True in general, I agree. How well any local tools pick out context to upload seems to be a big (maybe the big) factor in how good their results are with the current generation of models, and if they're relying on a RAG approach then there's definitely scope for that to work well or not.
That said, the experiment I mentioned that collapsed horribly was explicit about adding those source files as context. Unless there was then a serious bug related to uploading that context, it looks like one of the newest models available really did just get a prompt marginally more complicated than "Call this named function and print the output" completely wrong on that occasion. Given that several other experiments using the same tool and model did not seem to suffer from that kind of total collapse, and the performance of that tool and model combination was quite inconsistent overall, such a bug seems very unlikely, though of course I can't be 100% certain.
It's also plausible that the model was confused by having too much context. If it hadn't known about the rest of the codebase, including underlying SQL that it didn't need to respond to the immediate prompt, maybe it would have done better and not hallucinated a bad implementation of a function that was already there.
That's an interesting angle, IMHO, because it's the opposite take to the usual assumption that LLMs perform better when they have more relevant context.

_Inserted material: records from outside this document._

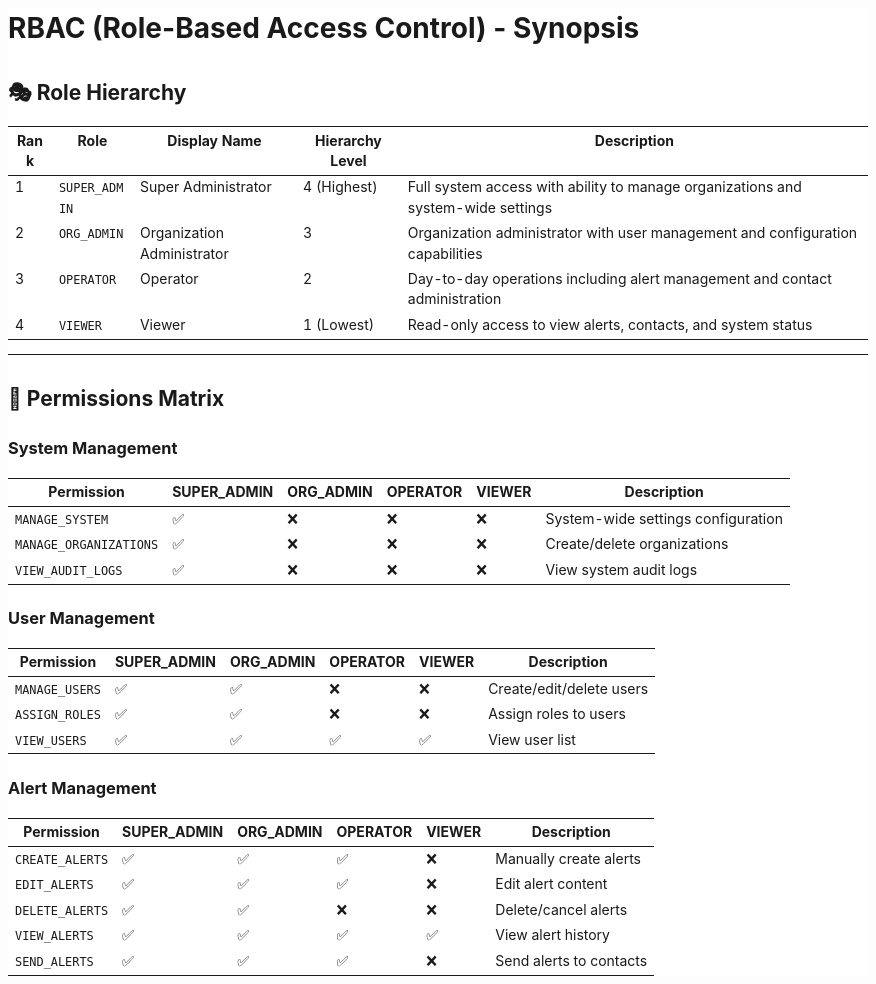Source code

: # RBAC (Role-Based Access Control) - Synopsis

## 🎭 Role Hierarchy

| Rank | Role | Display Name | Hierarchy Level | Description |
|------|------|--------------|-----------------|-------------|
| 1 | `SUPER_ADMIN` | Super Administrator | 4 (Highest) | Full system access with ability to manage organizations and system-wide settings |
| 2 | `ORG_ADMIN` | Organization Administrator | 3 | Organization administrator with user management and configuration capabilities |
| 3 | `OPERATOR` | Operator | 2 | Day-to-day operations including alert management and contact administration |
| 4 | `VIEWER` | Viewer | 1 (Lowest) | Read-only access to view alerts, contacts, and system status |

---

## 🔑 Permissions Matrix

### System Management

| Permission | SUPER_ADMIN | ORG_ADMIN | OPERATOR | VIEWER | Description |
|------------|-------------|-----------|----------|--------|-------------|
| `MANAGE_SYSTEM` | ✅ | ❌ | ❌ | ❌ | System-wide settings configuration |
| `MANAGE_ORGANIZATIONS` | ✅ | ❌ | ❌ | ❌ | Create/delete organizations |
| `VIEW_AUDIT_LOGS` | ✅ | ❌ | ❌ | ❌ | View system audit logs |

### User Management

| Permission | SUPER_ADMIN | ORG_ADMIN | OPERATOR | VIEWER | Description |
|------------|-------------|-----------|----------|--------|-------------|
| `MANAGE_USERS` | ✅ | ✅ | ❌ | ❌ | Create/edit/delete users |
| `ASSIGN_ROLES` | ✅ | ✅ | ❌ | ❌ | Assign roles to users |
| `VIEW_USERS` | ✅ | ✅ | ✅ | ✅ | View user list |

### Alert Management

| Permission | SUPER_ADMIN | ORG_ADMIN | OPERATOR | VIEWER | Description |
|------------|-------------|-----------|----------|--------|-------------|
| `CREATE_ALERTS` | ✅ | ✅ | ✅ | ❌ | Manually create alerts |
| `EDIT_ALERTS` | ✅ | ✅ | ✅ | ❌ | Edit alert content |
| `DELETE_ALERTS` | ✅ | ✅ | ❌ | ❌ | Delete/cancel alerts |
| `VIEW_ALERTS` | ✅ | ✅ | ✅ | ✅ | View alert history |
| `SEND_ALERTS` | ✅ | ✅ | ✅ | ❌ | Send alerts to contacts |
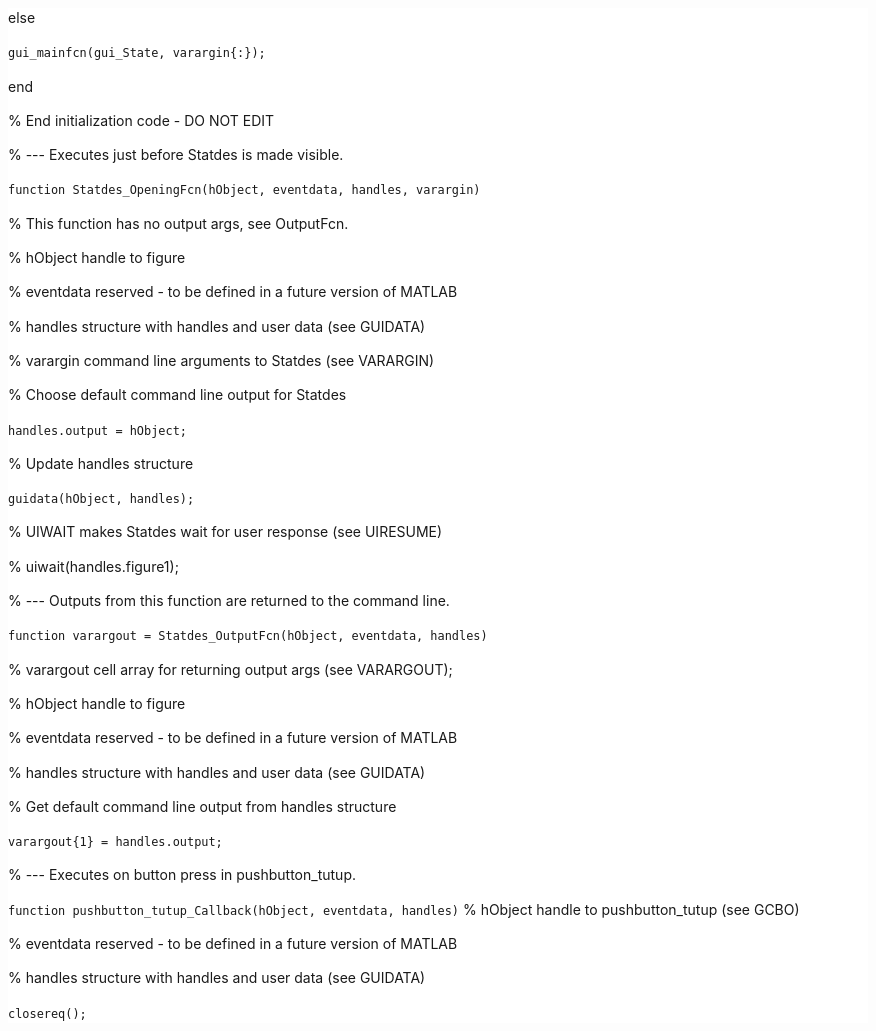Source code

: else

    gui_mainfcn(gui_State, varargin{:});
    
end

% End initialization code - DO NOT EDIT



% --- Executes just before Statdes is made visible.

` function Statdes_OpeningFcn(hObject, eventdata, handles, varargin) `

% This function has no output args, see OutputFcn.

% hObject    handle to figure

% eventdata  reserved - to be defined in a future version of MATLAB

% handles    structure with handles and user data (see GUIDATA)

% varargin   command line arguments to Statdes (see VARARGIN)

% Choose default command line output for Statdes

` handles.output = hObject; `

% Update handles structure

` guidata(hObject, handles); `

% UIWAIT makes Statdes wait for user response (see UIRESUME)

% uiwait(handles.figure1);



% --- Outputs from this function are returned to the command line.

` function varargout = Statdes_OutputFcn(hObject, eventdata, handles) ` 

% varargout  cell array for returning output args (see VARARGOUT);

% hObject    handle to figure

% eventdata  reserved - to be defined in a future version of MATLAB

% handles    structure with handles and user data (see GUIDATA)

% Get default command line output from handles structure

` varargout{1} = handles.output; `



% --- Executes on button press in pushbutton_tutup.

` function pushbutton_tutup_Callback(hObject, eventdata, handles) `
% hObject    handle to pushbutton_tutup (see GCBO)

% eventdata  reserved - to be defined in a future version of MATLAB

% handles    structure with handles and user data (see GUIDATA)

` closereq(); `
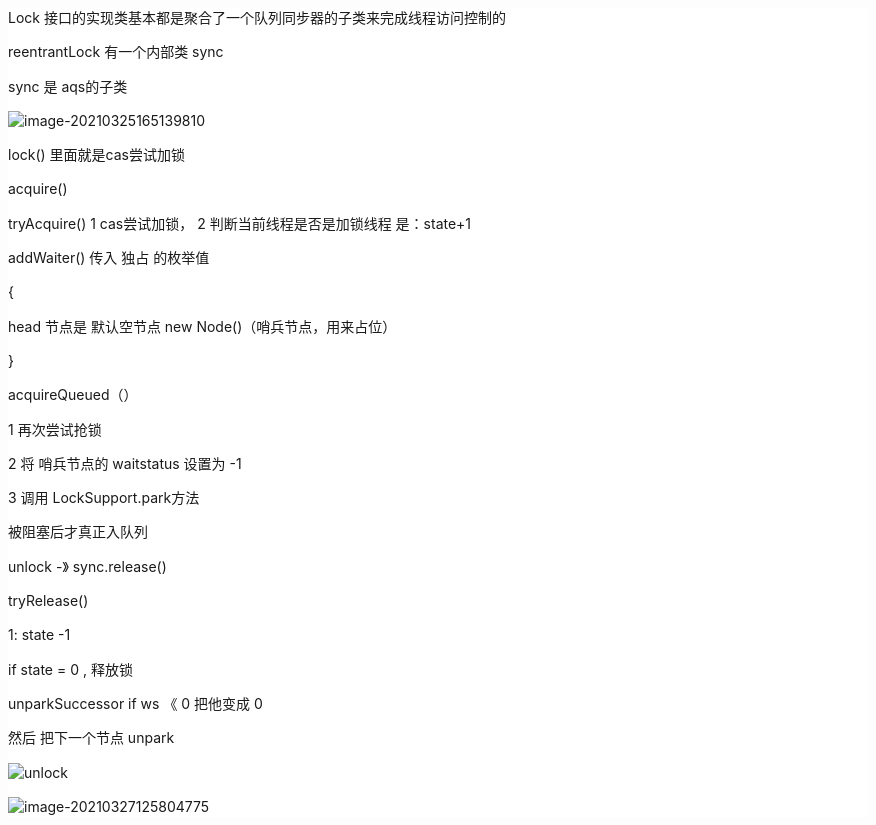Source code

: Lock 接口的实现类基本都是聚合了一个队列同步器的子类来完成线程访问控制的



reentrantLock 有一个内部类  sync

sync 是 aqs的子类





![image-20210325165139810](C:\Users\v_zhimingying\AppData\Roaming\Typora\typora-user-images\image-20210325165139810.png)





lock()     里面就是cas尝试加锁

acquire()



tryAcquire() 1  cas尝试加锁， 2 判断当前线程是否是加锁线程 是：state+1

addWaiter() 传入 独占 的枚举值

{

head 节点是 默认空节点  new Node()（哨兵节点，用来占位）

}

acquireQueued（） 

1 再次尝试抢锁

2 将 哨兵节点的 waitstatus 设置为  -1

3 调用 LockSupport.park方法

被阻塞后才真正入队列





unlock -》 sync.release()

tryRelease() 

1: state -1

if state = 0 , 释放锁





unparkSuccessor  if ws 《 0 把他变成 0

然后  把下一个节点 unpark





![unlock](C:\Users\v_zhimingying\Desktop\unlock.png)

![image-20210327125804775](C:\Users\v_zhimingying\AppData\Roaming\Typora\typora-user-images\image-20210327125804775.png)
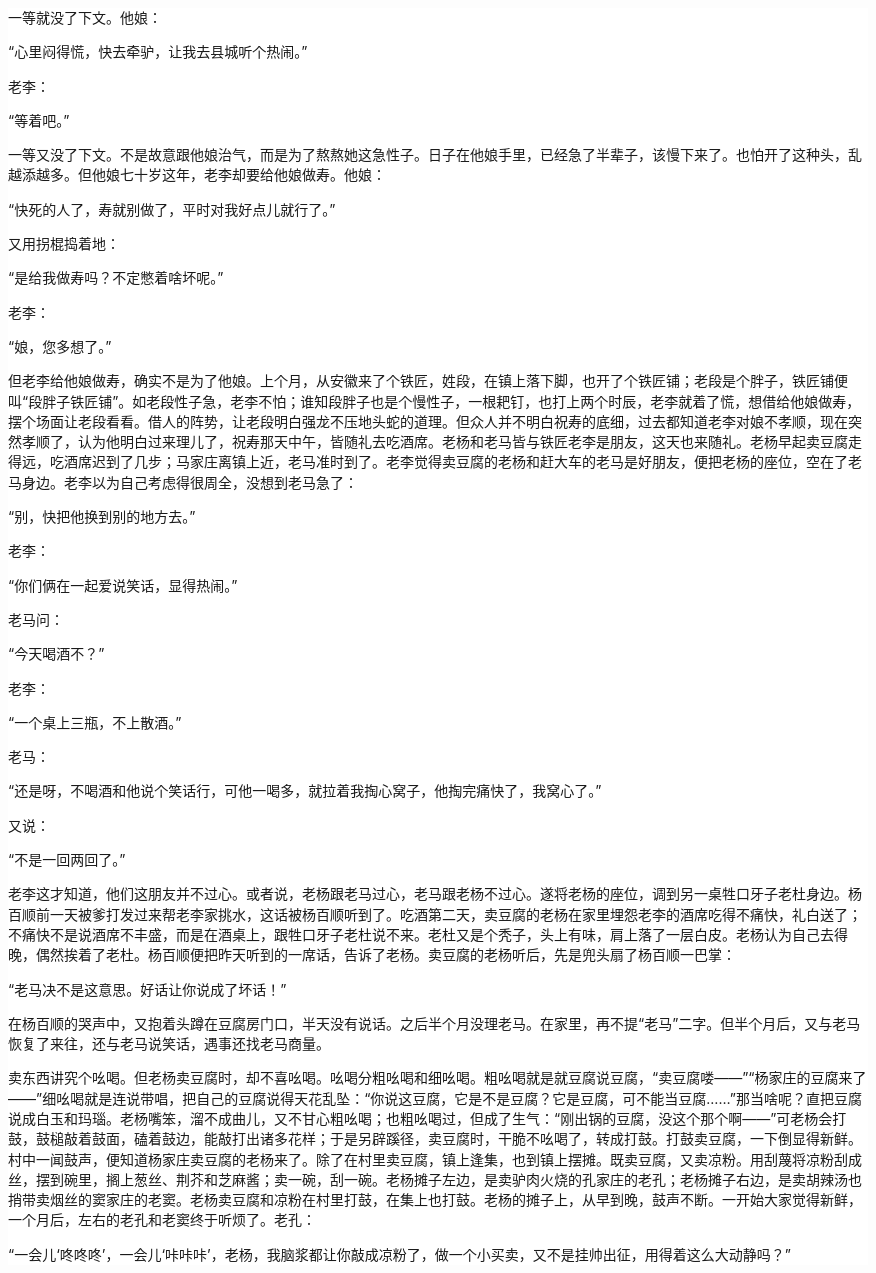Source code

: 一等就没了下文。他娘：

“心里闷得慌，快去牵驴，让我去县城听个热闹。”

老李：

“等着吧。”

一等又没了下文。不是故意跟他娘治气，而是为了熬熬她这急性子。日子在他娘手里，已经急了半辈子，该慢下来了。也怕开了这种头，乱越添越多。但他娘七十岁这年，老李却要给他娘做寿。他娘：

“快死的人了，寿就别做了，平时对我好点儿就行了。”

又用拐棍捣着地：

“是给我做寿吗？不定憋着啥坏呢。”

老李：

“娘，您多想了。”

但老李给他娘做寿，确实不是为了他娘。上个月，从安徽来了个铁匠，姓段，在镇上落下脚，也开了个铁匠铺；老段是个胖子，铁匠铺便叫“段胖子铁匠铺”。如老段性子急，老李不怕；谁知段胖子也是个慢性子，一根耙钉，也打上两个时辰，老李就着了慌，想借给他娘做寿，摆个场面让老段看看。借人的阵势，让老段明白强龙不压地头蛇的道理。但众人并不明白祝寿的底细，过去都知道老李对娘不孝顺，现在突然孝顺了，认为他明白过来理儿了，祝寿那天中午，皆随礼去吃酒席。老杨和老马皆与铁匠老李是朋友，这天也来随礼。老杨早起卖豆腐走得远，吃酒席迟到了几步；马家庄离镇上近，老马准时到了。老李觉得卖豆腐的老杨和赶大车的老马是好朋友，便把老杨的座位，空在了老马身边。老李以为自己考虑得很周全，没想到老马急了：

“别，快把他换到别的地方去。”

老李：

“你们俩在一起爱说笑话，显得热闹。”

老马问：

“今天喝酒不？”

老李：

“一个桌上三瓶，不上散酒。”

老马：

“还是呀，不喝酒和他说个笑话行，可他一喝多，就拉着我掏心窝子，他掏完痛快了，我窝心了。”

又说：

“不是一回两回了。”

老李这才知道，他们这朋友并不过心。或者说，老杨跟老马过心，老马跟老杨不过心。遂将老杨的座位，调到另一桌牲口牙子老杜身边。杨百顺前一天被爹打发过来帮老李家挑水，这话被杨百顺听到了。吃酒第二天，卖豆腐的老杨在家里埋怨老李的酒席吃得不痛快，礼白送了；不痛快不是说酒席不丰盛，而是在酒桌上，跟牲口牙子老杜说不来。老杜又是个秃子，头上有味，肩上落了一层白皮。老杨认为自己去得晚，偶然挨着了老杜。杨百顺便把昨天听到的一席话，告诉了老杨。卖豆腐的老杨听后，先是兜头扇了杨百顺一巴掌：

“老马决不是这意思。好话让你说成了坏话！”

在杨百顺的哭声中，又抱着头蹲在豆腐房门口，半天没有说话。之后半个月没理老马。在家里，再不提“老马”二字。但半个月后，又与老马恢复了来往，还与老马说笑话，遇事还找老马商量。

卖东西讲究个吆喝。但老杨卖豆腐时，却不喜吆喝。吆喝分粗吆喝和细吆喝。粗吆喝就是就豆腐说豆腐，“卖豆腐喽——”“杨家庄的豆腐来了——”细吆喝就是连说带唱，把自己的豆腐说得天花乱坠：“你说这豆腐，它是不是豆腐？它是豆腐，可不能当豆腐……”那当啥呢？直把豆腐说成白玉和玛瑙。老杨嘴笨，溜不成曲儿，又不甘心粗吆喝；也粗吆喝过，但成了生气：“刚出锅的豆腐，没这个那个啊——”可老杨会打鼓，鼓槌敲着鼓面，磕着鼓边，能敲打出诸多花样；于是另辟蹊径，卖豆腐时，干脆不吆喝了，转成打鼓。打鼓卖豆腐，一下倒显得新鲜。村中一闻鼓声，便知道杨家庄卖豆腐的老杨来了。除了在村里卖豆腐，镇上逢集，也到镇上摆摊。既卖豆腐，又卖凉粉。用刮蔑将凉粉刮成丝，摆到碗里，搁上葱丝、荆芥和芝麻酱；卖一碗，刮一碗。老杨摊子左边，是卖驴肉火烧的孔家庄的老孔；老杨摊子右边，是卖胡辣汤也捎带卖烟丝的窦家庄的老窦。老杨卖豆腐和凉粉在村里打鼓，在集上也打鼓。老杨的摊子上，从早到晚，鼓声不断。一开始大家觉得新鲜，一个月后，左右的老孔和老窦终于听烦了。老孔：

“一会儿‘咚咚咚’，一会儿‘咔咔咔’，老杨，我脑浆都让你敲成凉粉了，做一个小买卖，又不是挂帅出征，用得着这么大动静吗？”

In fact, being more selective about the context provided is something I've noticed a few people advocating recently, though usually on cost/performance grounds rather than because they expected it to improve the quality of the output. This could become an interesting subject as we move to models that can accept much more context: if it turns out that having too much information can be a real problem, the general premise that soon we'll provide LLMs with entire codebases to analyse becomes doubtful, but then the question is what we do instead.